I'm creating a numpy array which is to be filled with objects of a particular class I've made. I'd like to initialize the array such that it will only ever contain objects of that class. For example, here's what I'd like to do, and what happens if I do it.

class Kernel:
    pass

>>> L = np.empty(4,dtype=Kernel)

TypeError: data type not understood

I can do this:

>>> L = np.empty(4,dtype=object)

and then assign each element of L as a Kernel object (or any other type of object). It would be so neat were I able to have an array of Kernels, though, from both a programming point of view (type checking) and a mathematical one (operations on sets of functions).

Is there any way for me to specify the data type of a numpy array using an arbitrary class?

A: 

As far as I know, enforcing a single type for elements in a numpy.ndarray has to be done manually (unless the array contains Numpy scalars): there is no built-in checking mechanism (your array has dtype=object). If you really want to enforce a single type, you have to subclass ndarray and implement the checks in the appropriate methods (__setitem__, etc.).
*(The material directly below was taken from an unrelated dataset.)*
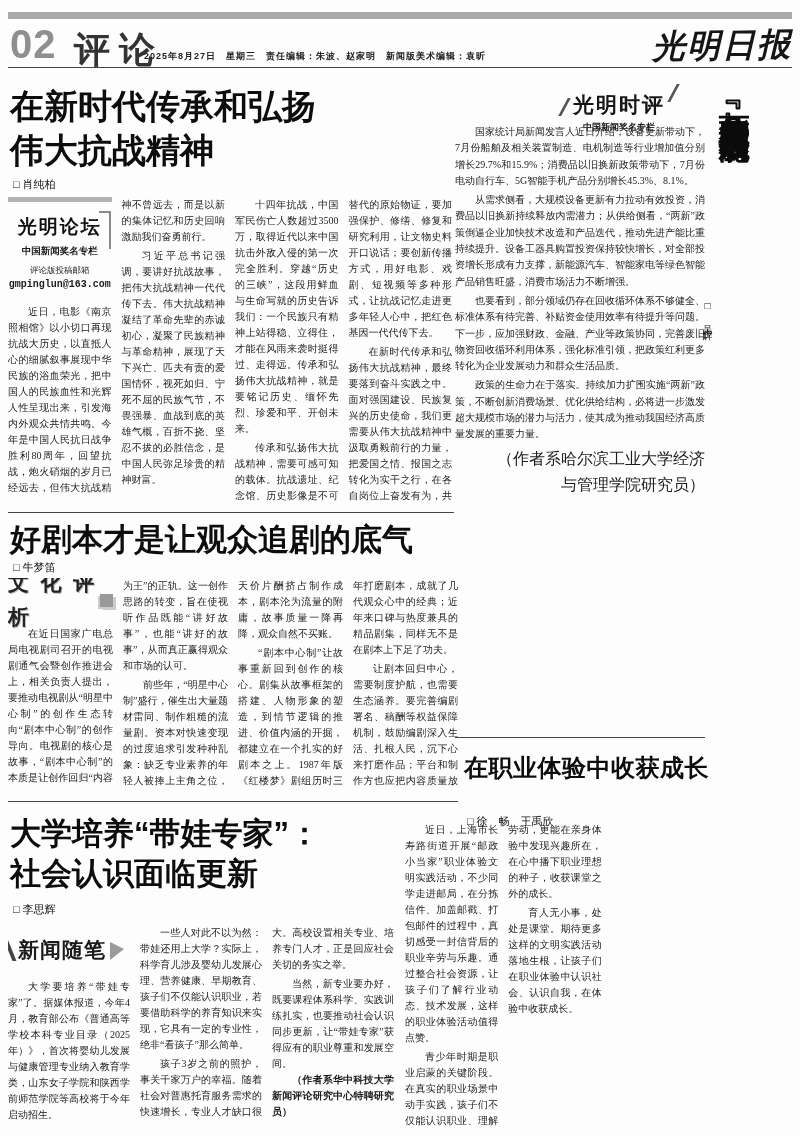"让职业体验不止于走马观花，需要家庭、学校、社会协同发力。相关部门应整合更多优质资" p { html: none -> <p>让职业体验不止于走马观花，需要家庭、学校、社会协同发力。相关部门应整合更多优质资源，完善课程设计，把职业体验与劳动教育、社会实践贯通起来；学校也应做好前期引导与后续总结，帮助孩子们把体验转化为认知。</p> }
If you want to implement operations on a set of functions (Kernel objects), you might be able to do so by defining the proper operations directly in your Kernel class. This is what I did for my uncertainties.py module, which handles numpy.ndarrays of numbers with uncertainties.

EOL
+2  A: 

If your Kernel class has a predictable amount of member data, then you could define a dtype for it instead of a class. e.g. if it's parameterized by 9 floats and an int, you could do

kerneldt = np.dtype([('myintname', np.int32), ('myfloats', np.float64, 9)])
arr = np.empty(dims, dtype=kerneldt)

You'll have to do some coercion to turn them into objects of class Kernel every time you want to manipulate methods of a single kernel but that's one way to store the actual data in a NumPy array. If you want to only store a reference, then the object dtype is the best you can do without subclassing ndarray.

dwf
This is what I was looking for! Though I'm starting to think that it's a lot more work than it's worth... Will read up on np.dtype.